U->>ENTRA: "MSAL loginRedirect()"
ENTRA-->>U: "Redirect back (+ tokens)"
U->>UI: "POST /_auth/token (HttpOnly cookie)"
U->>GW: "POST /api/chat/stream (SSE)"
GW->>ST: "append transcript (user)"
GW->>LG: "astream(messages, cfg={user_id, thread_id, web_search})"
LG->>OAI: "Responses API (+ web_search when needed)"
LG->>ST: "write user memories + episodic summary"
LG-->>GW: "token chunks"
GW->>ST: "append transcript (assistant)"
GW-->>U: "text/event-stream (data: ...\n)\n\n"
- SSE is a standard EventSource API with a simple wire format; MDN and the WHATWG HTML standard document both.

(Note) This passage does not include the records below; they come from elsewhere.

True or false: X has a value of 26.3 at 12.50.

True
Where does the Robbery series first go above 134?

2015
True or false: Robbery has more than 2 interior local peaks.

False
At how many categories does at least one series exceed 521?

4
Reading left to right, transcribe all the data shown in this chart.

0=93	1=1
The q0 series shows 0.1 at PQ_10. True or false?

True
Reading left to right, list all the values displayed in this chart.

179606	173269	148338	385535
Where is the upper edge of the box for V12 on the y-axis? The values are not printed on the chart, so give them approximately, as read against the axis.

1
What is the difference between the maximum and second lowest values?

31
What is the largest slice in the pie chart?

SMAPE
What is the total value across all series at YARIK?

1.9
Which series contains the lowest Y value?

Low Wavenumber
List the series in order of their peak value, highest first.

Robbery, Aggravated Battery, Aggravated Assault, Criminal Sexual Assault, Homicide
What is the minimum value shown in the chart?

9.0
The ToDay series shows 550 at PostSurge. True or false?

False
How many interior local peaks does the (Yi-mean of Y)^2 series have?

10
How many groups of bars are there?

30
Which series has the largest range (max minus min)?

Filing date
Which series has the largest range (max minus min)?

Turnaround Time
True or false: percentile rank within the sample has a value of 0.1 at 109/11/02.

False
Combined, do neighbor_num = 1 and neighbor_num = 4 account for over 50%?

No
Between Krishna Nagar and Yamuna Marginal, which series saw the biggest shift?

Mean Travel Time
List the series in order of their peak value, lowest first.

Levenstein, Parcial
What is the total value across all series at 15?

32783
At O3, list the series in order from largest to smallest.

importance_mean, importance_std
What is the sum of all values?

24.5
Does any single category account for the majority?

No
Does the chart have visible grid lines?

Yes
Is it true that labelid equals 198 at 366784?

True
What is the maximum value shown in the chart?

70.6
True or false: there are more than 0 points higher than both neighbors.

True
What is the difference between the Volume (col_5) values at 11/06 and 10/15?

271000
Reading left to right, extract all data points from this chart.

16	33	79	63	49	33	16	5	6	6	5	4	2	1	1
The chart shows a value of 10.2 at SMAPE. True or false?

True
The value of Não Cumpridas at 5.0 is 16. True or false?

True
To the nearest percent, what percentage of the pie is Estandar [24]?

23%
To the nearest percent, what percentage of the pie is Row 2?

- MSAL redirect flows must await handleRedirectPromise() on each load; this avoids race conditions.
What surprised us (and what we’d change)
SSE just works.
- No custom infra, no proxy tantrums, and reconnection is boring—in a good way. Spec and MDN are clear about the wire format.
MSAL redirect timing matters.
- Waiting for handleRedirectPromise() on every load prevented subtle “ghost account” bugs.
Memory wants boundaries.
- Keeping “user” vs “episodic” separate improved retrieval relevance and kept long‑term summaries tiny. LangGraph’s store/API surface made it straightforward.
What you can reuse
Streaming?
- Start with SSE unless you can prove you need WS; the standard and MDN guides are enough to implement it quickly.
Identity for external users? Entra External ID + MSAL
- gives you standards‑based tokens and a clean browser story, with generous 50k free MAUs to start.
Agent with memory? Responses API + LangGraph Store
- sweet spot between capability and complexity
Diagrams?
- Use C4 (container‑level) to align the team fast.